*Data for processing*

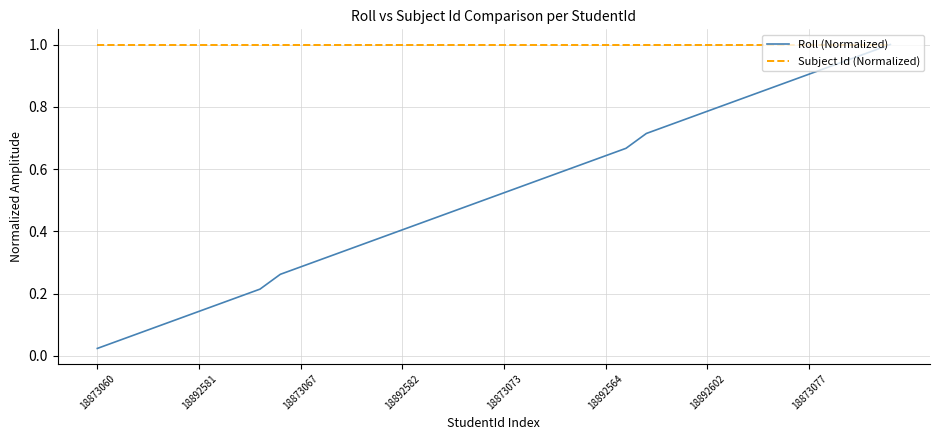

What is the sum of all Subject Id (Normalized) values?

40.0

--

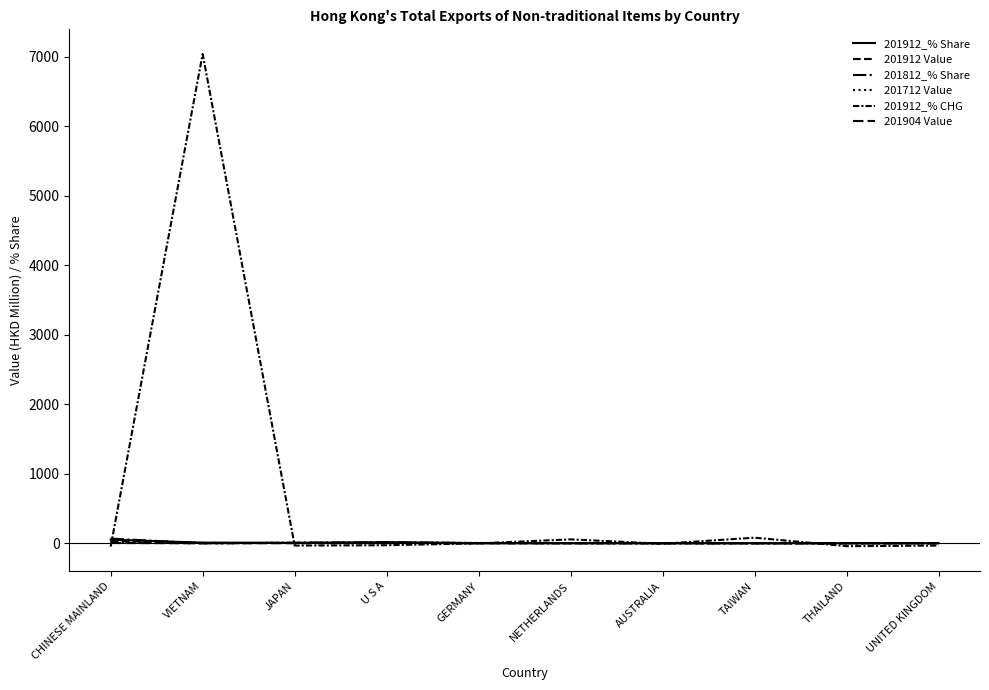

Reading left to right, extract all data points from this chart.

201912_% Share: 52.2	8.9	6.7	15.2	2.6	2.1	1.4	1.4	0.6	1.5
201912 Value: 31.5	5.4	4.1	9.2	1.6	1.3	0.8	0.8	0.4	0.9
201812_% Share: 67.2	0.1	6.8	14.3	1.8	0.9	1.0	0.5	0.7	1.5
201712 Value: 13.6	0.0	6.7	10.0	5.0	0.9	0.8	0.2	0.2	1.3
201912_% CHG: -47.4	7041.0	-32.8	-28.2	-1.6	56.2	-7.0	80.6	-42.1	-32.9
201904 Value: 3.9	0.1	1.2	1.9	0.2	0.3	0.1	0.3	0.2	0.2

==

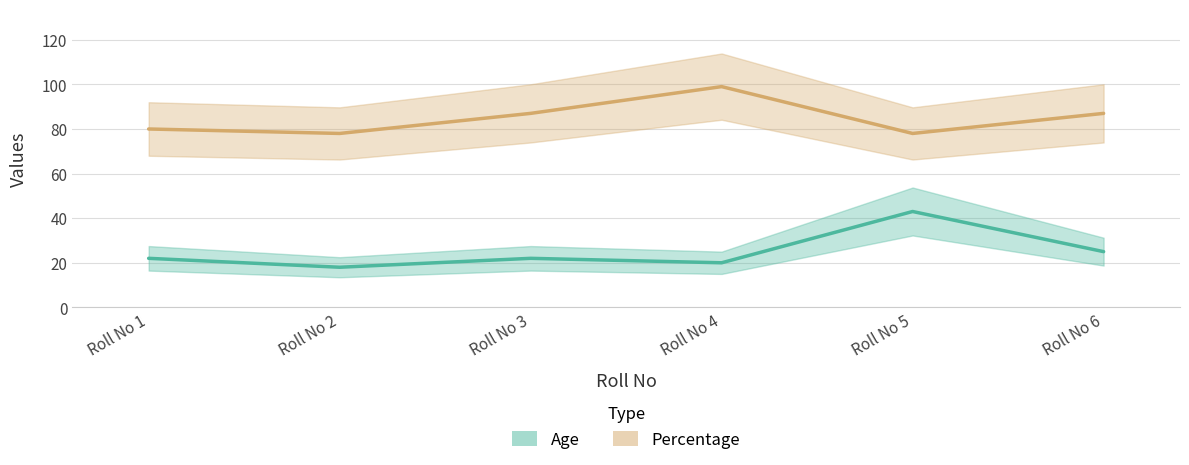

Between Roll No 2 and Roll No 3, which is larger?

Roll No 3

*Work task*
Find each line in the records above that contains the word "Roll", and copy all of those lines.

*Exercise solution*
Between Roll No 2 and Roll No 3, which is larger?
Roll No 3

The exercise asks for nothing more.